● Task details: Lines with the word "SleekXMPP" in them are the ones to copy from the records.

BEGIN Input records

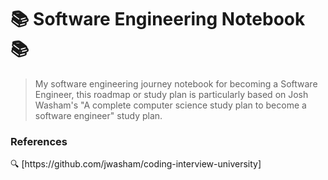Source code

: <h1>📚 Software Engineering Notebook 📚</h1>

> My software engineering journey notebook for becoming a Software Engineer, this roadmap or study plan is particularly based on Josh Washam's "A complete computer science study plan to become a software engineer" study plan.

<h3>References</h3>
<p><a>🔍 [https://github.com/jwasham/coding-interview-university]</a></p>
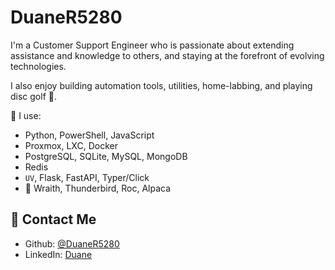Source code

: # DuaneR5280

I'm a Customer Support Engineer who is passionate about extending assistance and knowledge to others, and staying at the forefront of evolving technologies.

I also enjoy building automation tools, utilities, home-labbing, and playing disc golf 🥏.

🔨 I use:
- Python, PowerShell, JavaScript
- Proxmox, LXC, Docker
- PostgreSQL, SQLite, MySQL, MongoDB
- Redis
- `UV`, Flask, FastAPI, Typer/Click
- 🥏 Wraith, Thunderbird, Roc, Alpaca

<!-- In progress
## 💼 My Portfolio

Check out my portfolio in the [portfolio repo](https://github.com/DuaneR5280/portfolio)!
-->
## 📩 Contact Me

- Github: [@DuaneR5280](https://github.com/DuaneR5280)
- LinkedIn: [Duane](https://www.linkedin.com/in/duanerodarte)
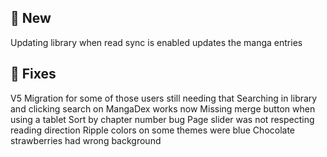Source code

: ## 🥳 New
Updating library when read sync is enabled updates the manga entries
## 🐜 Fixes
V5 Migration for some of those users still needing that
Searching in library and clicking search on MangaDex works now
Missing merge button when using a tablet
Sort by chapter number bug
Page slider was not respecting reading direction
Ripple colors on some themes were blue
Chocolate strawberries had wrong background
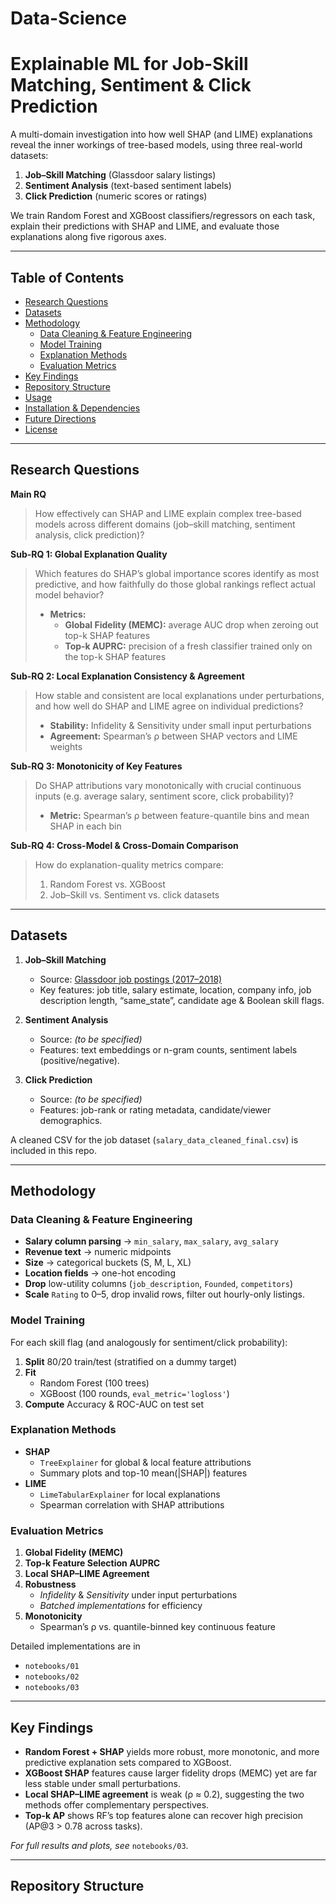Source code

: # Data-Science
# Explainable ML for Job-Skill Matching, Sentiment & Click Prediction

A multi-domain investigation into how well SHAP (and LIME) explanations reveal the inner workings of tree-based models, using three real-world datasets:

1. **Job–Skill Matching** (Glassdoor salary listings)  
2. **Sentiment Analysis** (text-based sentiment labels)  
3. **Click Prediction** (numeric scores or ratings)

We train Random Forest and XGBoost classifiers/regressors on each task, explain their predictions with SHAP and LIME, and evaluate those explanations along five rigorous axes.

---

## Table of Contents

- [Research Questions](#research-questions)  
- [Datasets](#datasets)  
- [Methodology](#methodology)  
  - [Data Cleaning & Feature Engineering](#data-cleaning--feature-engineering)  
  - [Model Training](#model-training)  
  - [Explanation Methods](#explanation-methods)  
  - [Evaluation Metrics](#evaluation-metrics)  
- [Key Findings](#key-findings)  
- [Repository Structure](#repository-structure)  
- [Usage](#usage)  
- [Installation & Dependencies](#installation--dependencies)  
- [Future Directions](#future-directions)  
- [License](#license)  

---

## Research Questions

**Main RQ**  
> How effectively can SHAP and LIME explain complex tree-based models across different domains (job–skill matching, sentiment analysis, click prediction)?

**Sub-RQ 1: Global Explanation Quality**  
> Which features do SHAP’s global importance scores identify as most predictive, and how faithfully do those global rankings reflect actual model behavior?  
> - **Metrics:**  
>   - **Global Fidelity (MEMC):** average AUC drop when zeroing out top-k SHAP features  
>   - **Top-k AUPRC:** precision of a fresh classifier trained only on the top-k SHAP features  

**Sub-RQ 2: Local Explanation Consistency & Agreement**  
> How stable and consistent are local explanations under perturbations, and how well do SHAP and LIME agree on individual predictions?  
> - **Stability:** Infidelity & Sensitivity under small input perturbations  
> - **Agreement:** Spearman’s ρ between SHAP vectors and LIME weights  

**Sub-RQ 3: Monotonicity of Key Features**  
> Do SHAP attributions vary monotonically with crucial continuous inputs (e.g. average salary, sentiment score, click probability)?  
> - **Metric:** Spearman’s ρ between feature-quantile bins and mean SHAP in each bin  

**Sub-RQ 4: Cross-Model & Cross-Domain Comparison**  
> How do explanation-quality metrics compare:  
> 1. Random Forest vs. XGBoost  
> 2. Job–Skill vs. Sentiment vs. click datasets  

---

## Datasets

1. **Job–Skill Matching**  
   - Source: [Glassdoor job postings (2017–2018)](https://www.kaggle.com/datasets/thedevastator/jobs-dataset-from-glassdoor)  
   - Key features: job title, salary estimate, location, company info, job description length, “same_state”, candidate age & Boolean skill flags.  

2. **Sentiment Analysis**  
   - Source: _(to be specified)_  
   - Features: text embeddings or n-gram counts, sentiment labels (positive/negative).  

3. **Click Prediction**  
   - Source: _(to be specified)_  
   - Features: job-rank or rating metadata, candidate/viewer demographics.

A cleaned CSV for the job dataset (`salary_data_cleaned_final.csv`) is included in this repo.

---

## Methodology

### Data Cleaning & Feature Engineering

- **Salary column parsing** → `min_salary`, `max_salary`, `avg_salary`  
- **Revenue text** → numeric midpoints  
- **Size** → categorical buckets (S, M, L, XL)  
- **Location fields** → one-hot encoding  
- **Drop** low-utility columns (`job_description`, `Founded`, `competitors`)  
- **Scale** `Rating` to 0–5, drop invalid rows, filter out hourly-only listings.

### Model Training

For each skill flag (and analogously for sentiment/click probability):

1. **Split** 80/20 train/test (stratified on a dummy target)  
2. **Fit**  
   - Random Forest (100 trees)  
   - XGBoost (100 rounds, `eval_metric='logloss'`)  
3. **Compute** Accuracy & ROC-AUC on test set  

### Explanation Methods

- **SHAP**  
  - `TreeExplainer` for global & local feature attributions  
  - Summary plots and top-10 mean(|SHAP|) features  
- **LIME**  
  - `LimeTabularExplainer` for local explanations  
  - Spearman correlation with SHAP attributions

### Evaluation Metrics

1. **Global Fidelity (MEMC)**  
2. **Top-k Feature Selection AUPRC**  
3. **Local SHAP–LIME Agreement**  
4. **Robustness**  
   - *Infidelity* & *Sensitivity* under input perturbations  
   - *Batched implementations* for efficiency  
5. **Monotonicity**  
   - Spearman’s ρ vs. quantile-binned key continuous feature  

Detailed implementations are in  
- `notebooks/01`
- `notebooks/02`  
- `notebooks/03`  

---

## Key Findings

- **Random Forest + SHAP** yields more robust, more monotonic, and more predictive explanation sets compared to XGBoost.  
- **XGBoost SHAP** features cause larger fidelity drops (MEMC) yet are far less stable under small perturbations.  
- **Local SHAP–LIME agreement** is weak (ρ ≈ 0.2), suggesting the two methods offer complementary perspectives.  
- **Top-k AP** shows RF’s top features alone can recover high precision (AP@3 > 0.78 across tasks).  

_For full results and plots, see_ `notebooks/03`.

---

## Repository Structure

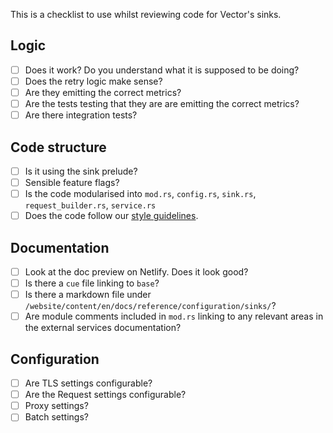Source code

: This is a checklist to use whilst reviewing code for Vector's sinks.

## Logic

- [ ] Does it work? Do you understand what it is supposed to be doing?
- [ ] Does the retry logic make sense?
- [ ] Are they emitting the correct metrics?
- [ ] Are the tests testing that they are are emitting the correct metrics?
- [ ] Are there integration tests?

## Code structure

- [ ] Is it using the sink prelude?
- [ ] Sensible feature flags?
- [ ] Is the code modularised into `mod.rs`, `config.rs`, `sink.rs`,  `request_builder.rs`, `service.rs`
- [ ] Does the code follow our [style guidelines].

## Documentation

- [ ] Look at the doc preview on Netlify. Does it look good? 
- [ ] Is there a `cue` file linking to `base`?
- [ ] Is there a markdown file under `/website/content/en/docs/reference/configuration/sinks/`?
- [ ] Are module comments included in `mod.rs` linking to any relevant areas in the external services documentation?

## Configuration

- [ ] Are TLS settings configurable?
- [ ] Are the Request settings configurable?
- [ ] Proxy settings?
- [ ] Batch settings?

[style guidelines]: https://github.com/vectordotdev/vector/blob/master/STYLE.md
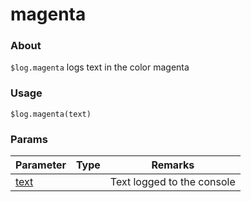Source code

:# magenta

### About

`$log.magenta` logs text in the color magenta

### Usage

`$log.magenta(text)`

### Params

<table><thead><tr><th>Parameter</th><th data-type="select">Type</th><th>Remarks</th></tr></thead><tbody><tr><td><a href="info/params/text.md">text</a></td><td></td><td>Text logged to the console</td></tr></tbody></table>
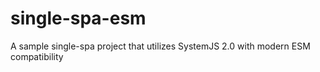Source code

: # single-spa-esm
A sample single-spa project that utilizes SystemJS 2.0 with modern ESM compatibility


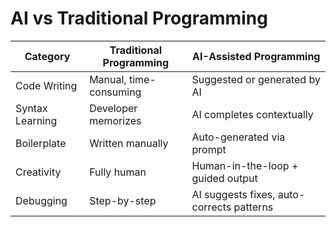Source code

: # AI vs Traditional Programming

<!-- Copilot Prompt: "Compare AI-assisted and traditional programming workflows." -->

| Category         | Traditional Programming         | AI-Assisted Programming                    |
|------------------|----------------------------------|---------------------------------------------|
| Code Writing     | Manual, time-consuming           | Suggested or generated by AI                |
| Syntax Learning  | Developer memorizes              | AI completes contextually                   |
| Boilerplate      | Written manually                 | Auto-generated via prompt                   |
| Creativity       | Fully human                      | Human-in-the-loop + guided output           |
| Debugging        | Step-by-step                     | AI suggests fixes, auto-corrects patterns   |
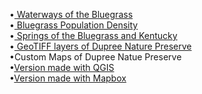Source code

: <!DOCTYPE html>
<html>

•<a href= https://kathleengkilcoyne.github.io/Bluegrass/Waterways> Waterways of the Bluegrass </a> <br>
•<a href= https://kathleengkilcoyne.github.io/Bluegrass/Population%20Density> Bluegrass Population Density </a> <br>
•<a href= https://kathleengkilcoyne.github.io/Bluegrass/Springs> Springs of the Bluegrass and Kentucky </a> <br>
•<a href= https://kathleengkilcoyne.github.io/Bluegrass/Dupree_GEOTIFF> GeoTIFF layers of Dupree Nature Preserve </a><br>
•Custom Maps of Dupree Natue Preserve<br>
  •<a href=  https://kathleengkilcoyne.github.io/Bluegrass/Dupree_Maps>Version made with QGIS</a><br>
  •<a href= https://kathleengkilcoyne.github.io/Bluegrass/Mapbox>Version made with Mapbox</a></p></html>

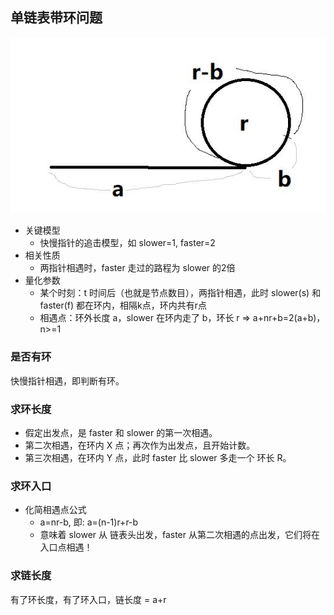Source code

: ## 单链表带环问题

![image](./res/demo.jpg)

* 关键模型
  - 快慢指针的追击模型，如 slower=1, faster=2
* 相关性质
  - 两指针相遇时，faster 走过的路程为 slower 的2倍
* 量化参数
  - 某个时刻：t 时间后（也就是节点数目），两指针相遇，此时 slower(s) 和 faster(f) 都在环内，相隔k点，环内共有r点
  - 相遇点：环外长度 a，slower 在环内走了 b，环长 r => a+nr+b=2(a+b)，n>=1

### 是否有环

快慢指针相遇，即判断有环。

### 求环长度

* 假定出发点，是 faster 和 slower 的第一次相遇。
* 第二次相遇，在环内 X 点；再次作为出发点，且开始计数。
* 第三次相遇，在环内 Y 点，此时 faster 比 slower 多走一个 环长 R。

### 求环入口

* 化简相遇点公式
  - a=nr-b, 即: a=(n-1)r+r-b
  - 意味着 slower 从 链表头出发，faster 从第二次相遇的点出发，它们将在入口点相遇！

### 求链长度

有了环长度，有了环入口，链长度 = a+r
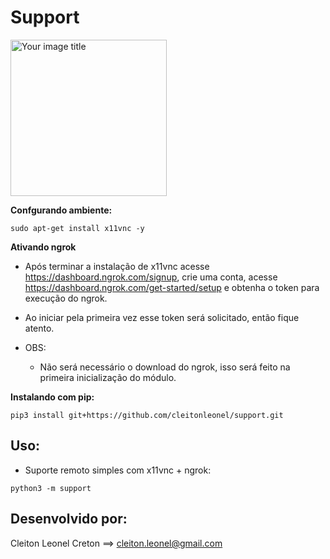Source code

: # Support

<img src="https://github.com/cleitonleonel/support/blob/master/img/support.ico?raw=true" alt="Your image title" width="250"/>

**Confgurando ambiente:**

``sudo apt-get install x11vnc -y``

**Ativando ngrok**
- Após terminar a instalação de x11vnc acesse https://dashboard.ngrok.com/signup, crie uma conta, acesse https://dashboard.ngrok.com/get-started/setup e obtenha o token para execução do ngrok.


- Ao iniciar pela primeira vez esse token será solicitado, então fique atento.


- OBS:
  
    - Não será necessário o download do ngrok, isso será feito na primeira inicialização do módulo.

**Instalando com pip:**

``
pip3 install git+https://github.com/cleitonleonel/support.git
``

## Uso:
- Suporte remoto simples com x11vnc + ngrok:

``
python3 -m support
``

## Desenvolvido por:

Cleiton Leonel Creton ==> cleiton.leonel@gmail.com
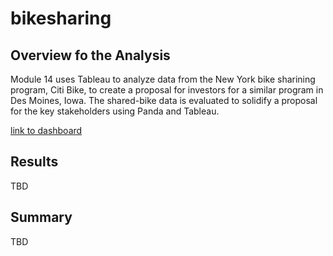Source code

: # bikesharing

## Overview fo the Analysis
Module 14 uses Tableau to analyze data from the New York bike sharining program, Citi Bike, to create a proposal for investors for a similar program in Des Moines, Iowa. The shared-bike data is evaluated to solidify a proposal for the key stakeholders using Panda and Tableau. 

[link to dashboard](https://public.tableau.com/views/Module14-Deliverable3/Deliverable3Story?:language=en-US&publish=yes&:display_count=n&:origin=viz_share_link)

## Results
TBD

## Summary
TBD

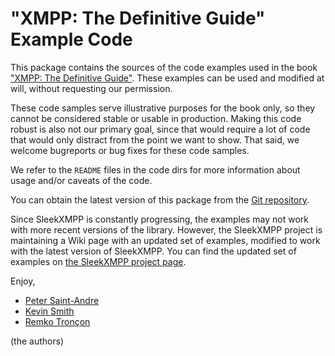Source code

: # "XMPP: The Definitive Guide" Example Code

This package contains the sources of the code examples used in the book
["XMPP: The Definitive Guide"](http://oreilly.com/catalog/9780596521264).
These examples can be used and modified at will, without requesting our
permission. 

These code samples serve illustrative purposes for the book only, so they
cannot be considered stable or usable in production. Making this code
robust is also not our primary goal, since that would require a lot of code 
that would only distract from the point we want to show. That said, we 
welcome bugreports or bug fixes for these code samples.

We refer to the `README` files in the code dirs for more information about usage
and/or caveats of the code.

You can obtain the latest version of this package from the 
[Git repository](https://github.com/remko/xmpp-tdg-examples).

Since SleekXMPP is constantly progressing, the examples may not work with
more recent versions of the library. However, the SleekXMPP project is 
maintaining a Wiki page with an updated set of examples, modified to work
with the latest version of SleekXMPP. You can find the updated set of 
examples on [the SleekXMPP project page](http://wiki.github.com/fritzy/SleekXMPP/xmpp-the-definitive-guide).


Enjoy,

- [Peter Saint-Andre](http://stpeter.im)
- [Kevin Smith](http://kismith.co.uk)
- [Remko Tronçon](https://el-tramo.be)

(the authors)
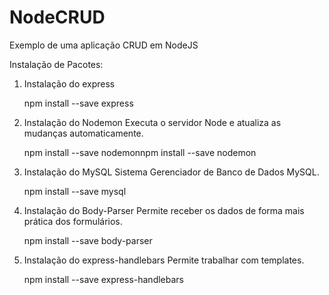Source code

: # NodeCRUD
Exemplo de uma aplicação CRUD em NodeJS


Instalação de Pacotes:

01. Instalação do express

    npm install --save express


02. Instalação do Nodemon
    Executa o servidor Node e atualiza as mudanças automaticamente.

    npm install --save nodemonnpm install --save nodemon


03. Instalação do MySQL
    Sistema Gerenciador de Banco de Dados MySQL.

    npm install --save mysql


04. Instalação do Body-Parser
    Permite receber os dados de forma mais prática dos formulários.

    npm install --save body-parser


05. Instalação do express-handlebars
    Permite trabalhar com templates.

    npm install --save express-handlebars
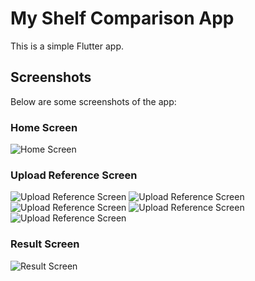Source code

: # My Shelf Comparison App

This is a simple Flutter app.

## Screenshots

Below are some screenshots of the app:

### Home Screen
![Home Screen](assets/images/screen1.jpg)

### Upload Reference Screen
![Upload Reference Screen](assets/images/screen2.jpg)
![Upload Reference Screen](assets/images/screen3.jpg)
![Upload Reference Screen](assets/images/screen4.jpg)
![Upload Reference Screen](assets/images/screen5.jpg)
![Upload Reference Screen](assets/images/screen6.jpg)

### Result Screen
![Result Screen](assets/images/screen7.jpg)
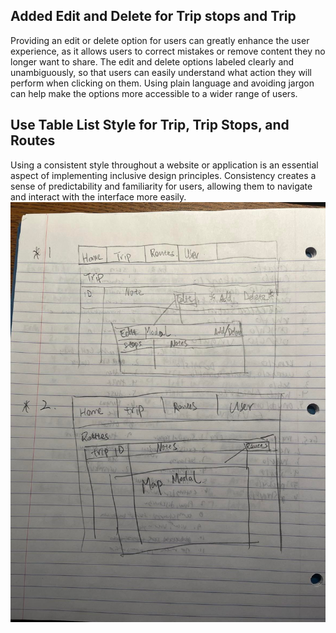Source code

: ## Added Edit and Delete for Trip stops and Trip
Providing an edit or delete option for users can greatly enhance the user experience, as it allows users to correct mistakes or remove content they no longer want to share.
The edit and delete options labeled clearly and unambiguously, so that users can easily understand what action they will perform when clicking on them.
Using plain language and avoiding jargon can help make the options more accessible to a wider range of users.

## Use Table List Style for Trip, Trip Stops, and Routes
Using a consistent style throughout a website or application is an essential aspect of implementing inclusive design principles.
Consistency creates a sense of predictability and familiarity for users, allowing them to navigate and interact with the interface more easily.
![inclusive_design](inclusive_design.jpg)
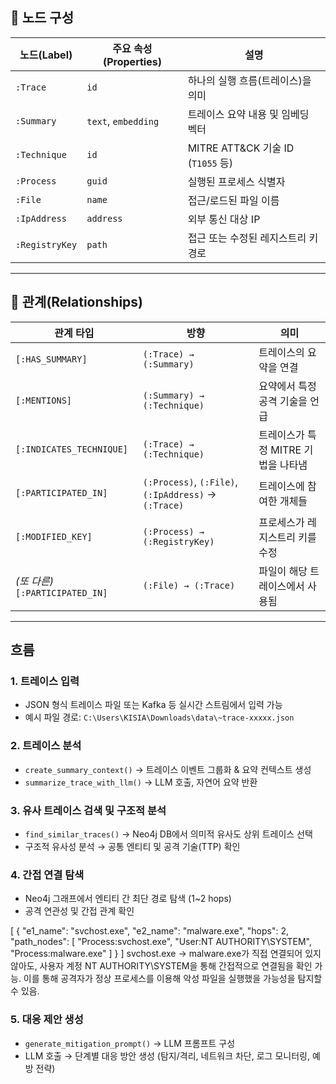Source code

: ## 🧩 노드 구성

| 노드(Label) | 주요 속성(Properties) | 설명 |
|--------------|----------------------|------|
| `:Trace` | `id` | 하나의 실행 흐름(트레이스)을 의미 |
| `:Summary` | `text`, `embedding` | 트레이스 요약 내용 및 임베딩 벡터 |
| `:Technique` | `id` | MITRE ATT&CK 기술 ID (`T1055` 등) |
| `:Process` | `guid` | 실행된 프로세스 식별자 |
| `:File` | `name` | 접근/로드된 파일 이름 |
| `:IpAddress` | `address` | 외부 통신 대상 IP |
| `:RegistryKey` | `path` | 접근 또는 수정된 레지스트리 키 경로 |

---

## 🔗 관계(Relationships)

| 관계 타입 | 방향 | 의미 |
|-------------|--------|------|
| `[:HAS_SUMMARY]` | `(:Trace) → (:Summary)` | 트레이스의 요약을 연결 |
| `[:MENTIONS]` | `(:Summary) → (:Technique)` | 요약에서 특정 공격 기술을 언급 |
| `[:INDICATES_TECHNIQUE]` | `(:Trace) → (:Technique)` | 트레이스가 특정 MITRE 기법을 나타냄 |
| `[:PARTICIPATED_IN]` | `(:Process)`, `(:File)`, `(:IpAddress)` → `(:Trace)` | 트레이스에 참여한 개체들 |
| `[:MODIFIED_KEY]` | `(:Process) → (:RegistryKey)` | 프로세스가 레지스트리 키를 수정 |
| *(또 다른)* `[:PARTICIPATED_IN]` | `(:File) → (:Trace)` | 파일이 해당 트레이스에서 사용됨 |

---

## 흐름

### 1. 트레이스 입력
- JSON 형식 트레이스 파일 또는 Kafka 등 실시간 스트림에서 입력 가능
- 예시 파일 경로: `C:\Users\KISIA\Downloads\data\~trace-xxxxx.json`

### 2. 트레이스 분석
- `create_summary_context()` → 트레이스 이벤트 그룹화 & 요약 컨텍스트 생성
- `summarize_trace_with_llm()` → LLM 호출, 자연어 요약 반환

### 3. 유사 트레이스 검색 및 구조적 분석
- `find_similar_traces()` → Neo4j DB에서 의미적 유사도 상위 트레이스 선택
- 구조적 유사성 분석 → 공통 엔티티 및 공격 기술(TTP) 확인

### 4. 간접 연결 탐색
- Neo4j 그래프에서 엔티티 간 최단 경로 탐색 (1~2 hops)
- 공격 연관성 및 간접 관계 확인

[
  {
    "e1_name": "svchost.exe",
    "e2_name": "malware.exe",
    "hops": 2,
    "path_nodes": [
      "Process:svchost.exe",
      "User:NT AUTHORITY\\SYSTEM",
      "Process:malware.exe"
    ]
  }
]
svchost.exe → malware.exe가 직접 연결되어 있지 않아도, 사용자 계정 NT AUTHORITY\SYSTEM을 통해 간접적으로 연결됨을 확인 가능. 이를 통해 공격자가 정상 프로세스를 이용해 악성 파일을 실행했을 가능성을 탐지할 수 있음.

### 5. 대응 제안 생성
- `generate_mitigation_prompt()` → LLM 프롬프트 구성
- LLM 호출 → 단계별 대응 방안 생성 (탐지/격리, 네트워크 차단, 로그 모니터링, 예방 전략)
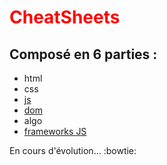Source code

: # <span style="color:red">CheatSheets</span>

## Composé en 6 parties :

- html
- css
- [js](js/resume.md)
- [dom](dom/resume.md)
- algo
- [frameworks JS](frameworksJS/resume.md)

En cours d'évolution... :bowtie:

END Input records

● Solution:
Since SleekXMPP is constantly progressing, the examples may not work with
more recent versions of the library. However, the SleekXMPP project is 
with the latest version of SleekXMPP. You can find the updated set of 
examples on [the SleekXMPP project page](http://wiki.github.com/fritzy/SleekXMPP/xmpp-the-definitive-guide).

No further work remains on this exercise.